El cardenal de San Eustaquio, D. Alonso Carrillo de Albornoz, fue uno de los políticos más estimados aquí en Castilla durante el primer tercio del siglo XV y la figura más saliente de nuestra jerarquía eclesiástica. Había nacido en Cuenca, siendo sus padres el noble Gómez Carrillo de Albornoz, camarero de D. Juan II, y Da Urraca Gómez de Albornoz, su esposa. También parece que estuvo emparentado con el antipapa Luna, quien lo promovió a la púrpura cardenalicia con el título de San Eustaquio en Septiembre de 1409 (4), y en 1411 le confió el obispado de Osma en administración perpetua. Elegido Martín V, en 1419, como Papa legítimo, el cardenal de San Eustaquio le prestó obediencia, por lo que le fueron reconocidos todos sus títulos y beneficios, y en 1422 se le dió en encomienda la diócesis de Sigüenza, cargo que conservó hasta su muerte, ocurrida en 1434. Debió ser este cardenal hombre de carácter independiente y bullicioso, pues en unas cartas del Papa Eugenio IV a D. Juan II claramente le manifiesta que no está nada satisfecho de la conducta que sigue y hasta llega a apuntar la amenaza de desposeerlo de sus beneficios.
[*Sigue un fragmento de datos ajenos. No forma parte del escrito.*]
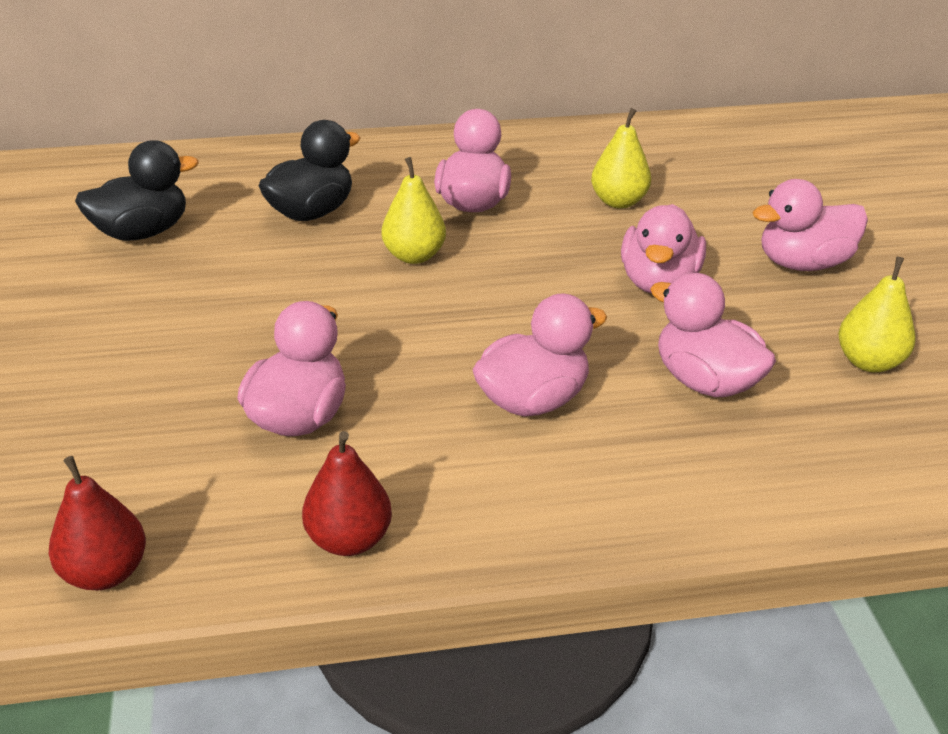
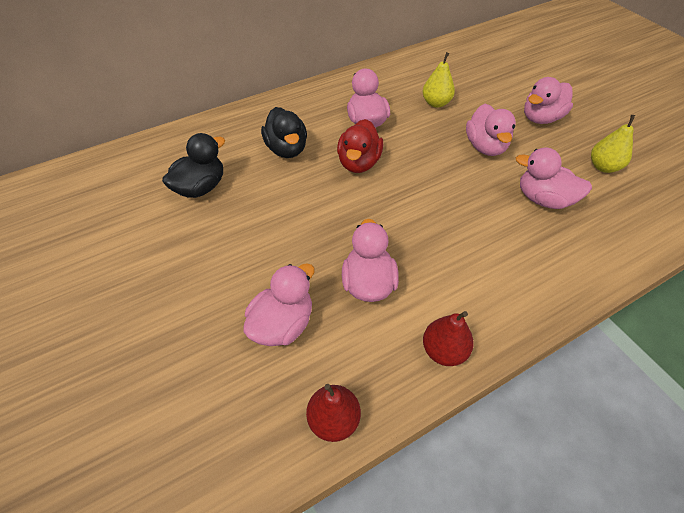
camera: 20 degrees left, 15 degrees up
(311, 212) = (287, 149): black duck -> black duck turned 135 degrees clockwise
(414, 256) = (359, 163): yellow pear -> red duck
(533, 400) = (474, 235): pink duck -> pink duck (282, 324)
Como se ve, ninguna de las fechas que he apuntado expresamente concuerda con la que presenta la inscripción del sepulcro. Esta no dice más que: «El carde sant-estacio 1426». ¿Pudo encargar la obra el cardenal mismo y ser esta fecha la de su terminación? Esto contradiría hasta cierto punto la afirmación que se ha hecho de que el cadáver estuvo enterrado en Roma durante algunos años hasta que D. Alonso Carrillo de Acuña le hizo labrar éste, pero no estaría en contradicción con el estilo de la obra. ¿Pudo ser un error cometido más tarde, cuando en tiempos de Mendoza se reformó el presbiterio y se cambió el lugar de algunos sepulcros? ¿Puede conmemorar, en fin, esta fecha alguna memorable en la vida del cardenal, que sea desconocida para nosotros? Estas son cuestiones que no me es posible resolver por falta de datos y que me limito sólo a presentar.
- Estudios de Historia y arte. La catedral de Sigüenza. pág. 216 y siguientes.
- Historia de la diócesis de Sigüenza y sus obispos. Volumen 2.º pág. 125 y siguientes.
- No deja de ser oportuno el recordar aquí que en el segundo sepulcro de Dijón trabajó por aquellos días un escultor aragonés que aparece en los documentos con los nombres de Juan de Aragón, de la Huerta, o de Daroca, lugares o regiones nada lejanas de Sigüenza.
- Tomo por guía para estas notas biográficas al obispo de Sigüenza F. Toribio Minguella en la obra ya citada.